When I was pregnant with my first child, I subscribed to the: took nine months to put on, should take nine months to take off school of weight-loss thought. When my first was five months old I jumped on the treadmill during his morning nap, determined to get back into my pre-baby running shape before the nine months was up.
Then I had baby number 2. Now I subscribe to the less intense personal school of thought: If I didn’t sleep more than 3 hours in a row last night, I am not exercising today. Will I get back into the ball park of my pre baby shape? You betcha. Is it a 2013 resolution to do so? No way. (I am too tired to handle that sort of pressure.)

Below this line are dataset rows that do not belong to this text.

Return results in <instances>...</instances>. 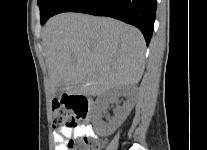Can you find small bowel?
Wrapping results in <instances>:
<instances>
[{
    "label": "small bowel",
    "mask_w": 207,
    "mask_h": 150,
    "mask_svg": "<svg viewBox=\"0 0 207 150\" xmlns=\"http://www.w3.org/2000/svg\"><path fill=\"white\" fill-rule=\"evenodd\" d=\"M94 139L96 133L89 124L79 125L77 127H62L55 130L53 140L55 142V150H64V143L73 138Z\"/></svg>",
    "instance_id": "small-bowel-1"
}]
</instances>
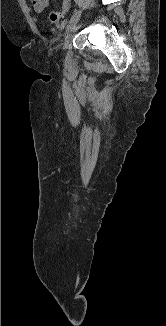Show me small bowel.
<instances>
[{"instance_id":"c3829d8e","label":"small bowel","mask_w":166,"mask_h":326,"mask_svg":"<svg viewBox=\"0 0 166 326\" xmlns=\"http://www.w3.org/2000/svg\"><path fill=\"white\" fill-rule=\"evenodd\" d=\"M36 13H43L49 6V0H30Z\"/></svg>"}]
</instances>
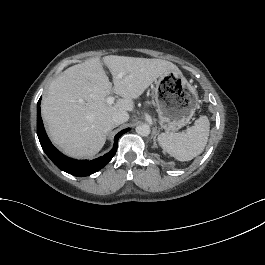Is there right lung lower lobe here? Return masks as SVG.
<instances>
[{
  "label": "right lung lower lobe",
  "instance_id": "98d812e1",
  "mask_svg": "<svg viewBox=\"0 0 265 265\" xmlns=\"http://www.w3.org/2000/svg\"><path fill=\"white\" fill-rule=\"evenodd\" d=\"M40 103L41 101L39 100L37 103V135L42 149L59 169L74 176H88L99 171L105 165H107L112 157L116 154L119 137L129 130V128L124 129L115 136L113 149L104 156L91 161L75 160L63 155L52 145L48 139L41 119Z\"/></svg>",
  "mask_w": 265,
  "mask_h": 265
}]
</instances>
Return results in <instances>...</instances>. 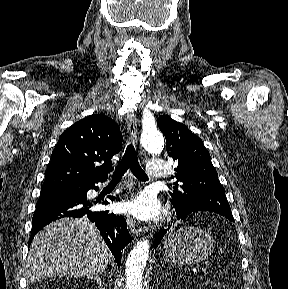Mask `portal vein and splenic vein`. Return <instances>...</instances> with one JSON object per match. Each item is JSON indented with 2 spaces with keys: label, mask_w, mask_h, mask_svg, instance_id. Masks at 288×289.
<instances>
[{
  "label": "portal vein and splenic vein",
  "mask_w": 288,
  "mask_h": 289,
  "mask_svg": "<svg viewBox=\"0 0 288 289\" xmlns=\"http://www.w3.org/2000/svg\"><path fill=\"white\" fill-rule=\"evenodd\" d=\"M201 272L204 274L207 273V266L206 265L201 268Z\"/></svg>",
  "instance_id": "obj_1"
}]
</instances>
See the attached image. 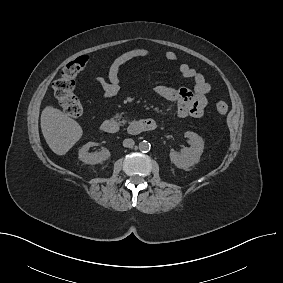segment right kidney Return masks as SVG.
I'll list each match as a JSON object with an SVG mask.
<instances>
[{"label": "right kidney", "instance_id": "ca27d5eb", "mask_svg": "<svg viewBox=\"0 0 283 283\" xmlns=\"http://www.w3.org/2000/svg\"><path fill=\"white\" fill-rule=\"evenodd\" d=\"M95 143L88 142L79 150V159L86 164H98L107 160L110 157V152L108 149L103 148L100 152L89 153L90 147L94 146Z\"/></svg>", "mask_w": 283, "mask_h": 283}]
</instances>
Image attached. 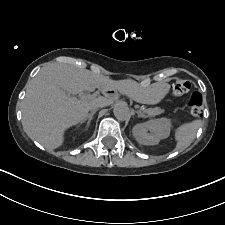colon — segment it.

While I might not have the energy to jump on the treadmill each day, I am taking steps in the right direction by eating healthy. All the holiday treats have been hidden in the freezer and the fridge is filled with healthy options. Unbeknownst to me, my two year old toddler, AC, and my 8 month old baby, KC, have signed up to help me out with my diet. I can only guess that they have been using the eight seconds I leave them alone for, (yes, to use a bathroom) to devise a plan to keep my diet ON TRACK. Their efforts are organized, coordinated, and if I do say so myself, quite genius.

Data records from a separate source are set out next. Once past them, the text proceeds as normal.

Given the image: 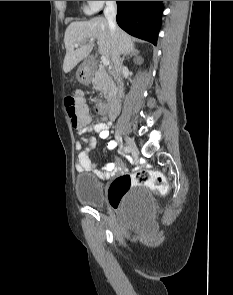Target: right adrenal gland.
Here are the masks:
<instances>
[{"mask_svg": "<svg viewBox=\"0 0 233 295\" xmlns=\"http://www.w3.org/2000/svg\"><path fill=\"white\" fill-rule=\"evenodd\" d=\"M138 53H139L138 50L133 49L132 52H130V53L127 54V56H126V54L123 56V58H122V62L125 60V57H127V59H129V58L132 57V56H136V55H138Z\"/></svg>", "mask_w": 233, "mask_h": 295, "instance_id": "obj_1", "label": "right adrenal gland"}]
</instances>
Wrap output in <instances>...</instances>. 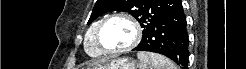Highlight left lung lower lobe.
I'll return each instance as SVG.
<instances>
[{
    "instance_id": "left-lung-lower-lobe-1",
    "label": "left lung lower lobe",
    "mask_w": 246,
    "mask_h": 69,
    "mask_svg": "<svg viewBox=\"0 0 246 69\" xmlns=\"http://www.w3.org/2000/svg\"><path fill=\"white\" fill-rule=\"evenodd\" d=\"M188 34L186 17L180 3L164 18L143 31V38L133 50L159 53L187 69Z\"/></svg>"
}]
</instances>
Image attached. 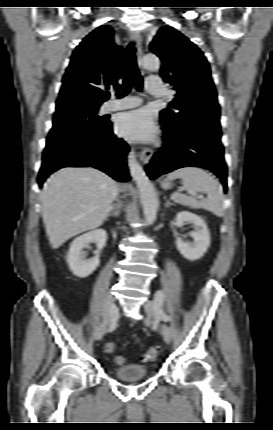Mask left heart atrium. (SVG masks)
Masks as SVG:
<instances>
[{
  "label": "left heart atrium",
  "mask_w": 273,
  "mask_h": 430,
  "mask_svg": "<svg viewBox=\"0 0 273 430\" xmlns=\"http://www.w3.org/2000/svg\"><path fill=\"white\" fill-rule=\"evenodd\" d=\"M119 134L128 139H150L156 133L152 115L147 109L134 110L123 114L117 123Z\"/></svg>",
  "instance_id": "1"
}]
</instances>
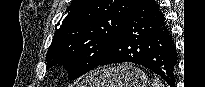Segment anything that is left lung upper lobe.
Wrapping results in <instances>:
<instances>
[{"label":"left lung upper lobe","mask_w":205,"mask_h":87,"mask_svg":"<svg viewBox=\"0 0 205 87\" xmlns=\"http://www.w3.org/2000/svg\"><path fill=\"white\" fill-rule=\"evenodd\" d=\"M136 0H74L46 55L74 80L99 66Z\"/></svg>","instance_id":"5c2ea615"}]
</instances>
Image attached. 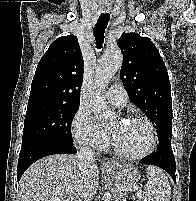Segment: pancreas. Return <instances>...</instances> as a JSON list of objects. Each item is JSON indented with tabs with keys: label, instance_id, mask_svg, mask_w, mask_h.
<instances>
[{
	"label": "pancreas",
	"instance_id": "pancreas-1",
	"mask_svg": "<svg viewBox=\"0 0 196 201\" xmlns=\"http://www.w3.org/2000/svg\"><path fill=\"white\" fill-rule=\"evenodd\" d=\"M117 201H126V196L125 194H121L118 198Z\"/></svg>",
	"mask_w": 196,
	"mask_h": 201
}]
</instances>
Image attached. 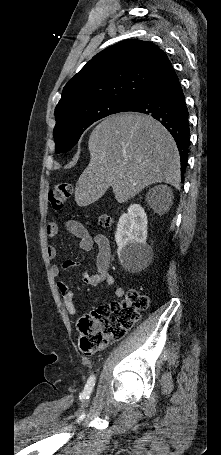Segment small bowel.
<instances>
[{"label": "small bowel", "instance_id": "1", "mask_svg": "<svg viewBox=\"0 0 221 455\" xmlns=\"http://www.w3.org/2000/svg\"><path fill=\"white\" fill-rule=\"evenodd\" d=\"M66 227L70 233L75 235L79 240V247L84 251H90L93 246L97 247L95 270L93 272L83 271L81 274L82 281L91 286L98 287L102 284L112 286L115 284V278L110 272V258L111 248L108 238L103 234L91 236L85 226L75 220H70L66 223ZM46 234L49 238H55L58 234V227L56 224L51 223L47 226ZM47 255L50 260H55L58 257V249L56 246L50 245L47 249ZM77 261H65L62 265L53 264L51 266V274L53 276H60L63 272L77 267ZM58 290L62 295L63 303L66 311L70 315L77 314V308L74 303V292L62 279H59ZM114 294L116 297L124 295L122 287H115Z\"/></svg>", "mask_w": 221, "mask_h": 455}]
</instances>
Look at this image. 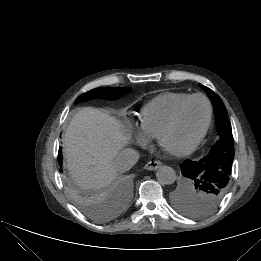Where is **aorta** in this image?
Segmentation results:
<instances>
[{"instance_id":"aorta-1","label":"aorta","mask_w":261,"mask_h":261,"mask_svg":"<svg viewBox=\"0 0 261 261\" xmlns=\"http://www.w3.org/2000/svg\"><path fill=\"white\" fill-rule=\"evenodd\" d=\"M156 177L159 183L170 185L176 181V172L172 167L161 166L156 172Z\"/></svg>"}]
</instances>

All diets have rules – what to eat, not to eat, quantities, even times of the day or the order you can eat them in. Since they can’t communicate such specifics, my kids have taken a page from Barney Stinson, and have invented the Mom Diet Play Book. They are trying to be coy about it, but I think I have identified the majority of the plays. In hope of getting at least one other other toddler or baby on board to help their parents to lose weight, I have provided the play book on my children’s behalf below.
Laughing Mom’s Mom Diet Play Book by Toddler AC and Baby KC.
Play #1, The Cry.
Whenever you see Mom about to eat anything, healthy or not: cry. Cry louder if it is a little unhealthy. Cry longer if it is decidedly unhealthy. By the time she gets back to the table, she won’t want it anymore.
Play #2, The Demand.
The Toddler demands to eat whatever Mom eats. Start by half chewing a few items on your own plate so that she doesn’t just trade your plate for hers. Then insist on eating whatever she has. If you don’t like it, just chew if for a bit and spit it out onto the plate, though the floor does nicely too. The bonus is that Mom won’t eat something she can’t in good conscience share. No unhealthy treat is worth the tantrum from a toddler demanding to have some.

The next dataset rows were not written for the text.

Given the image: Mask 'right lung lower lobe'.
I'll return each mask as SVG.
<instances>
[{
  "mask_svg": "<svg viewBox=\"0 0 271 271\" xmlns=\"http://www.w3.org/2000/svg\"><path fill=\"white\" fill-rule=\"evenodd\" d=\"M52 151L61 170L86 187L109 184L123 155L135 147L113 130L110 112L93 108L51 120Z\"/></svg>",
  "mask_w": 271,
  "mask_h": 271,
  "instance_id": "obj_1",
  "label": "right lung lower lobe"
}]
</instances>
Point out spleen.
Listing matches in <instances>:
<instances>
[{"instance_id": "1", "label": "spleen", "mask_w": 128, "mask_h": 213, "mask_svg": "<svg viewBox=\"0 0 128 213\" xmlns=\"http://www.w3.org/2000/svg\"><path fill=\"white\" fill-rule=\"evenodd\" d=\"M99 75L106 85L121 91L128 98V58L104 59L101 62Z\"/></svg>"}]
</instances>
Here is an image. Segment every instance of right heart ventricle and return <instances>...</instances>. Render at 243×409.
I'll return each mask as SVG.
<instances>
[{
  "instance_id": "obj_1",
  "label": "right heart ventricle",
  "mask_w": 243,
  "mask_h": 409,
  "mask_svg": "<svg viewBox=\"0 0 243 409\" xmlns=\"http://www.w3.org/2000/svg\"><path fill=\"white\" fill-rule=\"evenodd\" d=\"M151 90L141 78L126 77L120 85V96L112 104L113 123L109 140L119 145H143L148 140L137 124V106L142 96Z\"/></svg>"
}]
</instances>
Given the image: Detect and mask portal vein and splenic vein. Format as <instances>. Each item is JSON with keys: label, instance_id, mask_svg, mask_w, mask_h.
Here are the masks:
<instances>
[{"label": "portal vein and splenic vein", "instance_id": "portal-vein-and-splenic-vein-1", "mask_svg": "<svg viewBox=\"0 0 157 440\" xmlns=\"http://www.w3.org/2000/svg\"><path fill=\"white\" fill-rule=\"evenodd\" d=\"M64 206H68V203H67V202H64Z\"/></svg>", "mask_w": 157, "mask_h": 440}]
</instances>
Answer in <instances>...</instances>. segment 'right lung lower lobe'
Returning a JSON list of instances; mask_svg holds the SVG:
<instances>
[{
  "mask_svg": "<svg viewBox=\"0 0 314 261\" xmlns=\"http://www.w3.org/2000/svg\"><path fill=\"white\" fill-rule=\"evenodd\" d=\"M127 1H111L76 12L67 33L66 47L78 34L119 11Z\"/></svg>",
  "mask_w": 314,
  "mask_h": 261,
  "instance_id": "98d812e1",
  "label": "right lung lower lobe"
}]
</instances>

Play #3, The Distract and Throw.
This can be executed pretty easily with 2 or more siblings. Example: Mom puts baby down for a nap. Toddler plays nicely with cars. Mom sits down with sandwich. Que Baby to start crying loudly. Mom runs to Baby’s room to check on him. Que Toddler to run up to table, throw Mom’s sandwich on the floor, and smush it. Toddler returns to playing cars as Baby falls back asleep.
Play #4, The Bathroom Psych.
Don’t let Mom go to the bathroom. All day. She can’t fit more in, if she doesn’t let any out.
Play #5, The Meal Tag Team.
During meals, don’t let Mom sit down. (This has the added bonus of exercise too.) Quickly eat or drink your food and then demand more. Rotate so that you don’t both need something at the same time. It is almost impossible to eat when you are up and down trying to keep your children eating.
Play #6, The Grocery Store Tantrum.
The Toddler is tasked with throwing a MAJOR tantrum at the grocery store, though Baby can scream for no discernible reason for good measure. This forces Mom to run around the grocery store as fast as possible; which means she only has time for essentials; which means she only has time to pick up healthy food for the kids. She bundled two of us up and dragged us to the store in -10 degrees, she won’t go home without milk, chicken and apples, but she’ll skip the processed food isles for sure. Plus, screaming children in public have the added benefit of causing all Moms to sweat profusely. She’ll sweat more running around a store with two children screaming than she will at any Zumba class.
Play #7, The Wake Up.
Rotate waking up in the night. This makes Mom too tired to do much of anything, let alone eat. Occasionally give her relief by napping at the same time. You can be assured she won’t waste the rest time on a snack.
Play #8, The Spit up.
This one is best achieved by the Baby. No one wants to eat after watching a baby regurgitate strained peas. Trust me. N-o-b-o-d-y.
My boys hope they have helped! Good luck.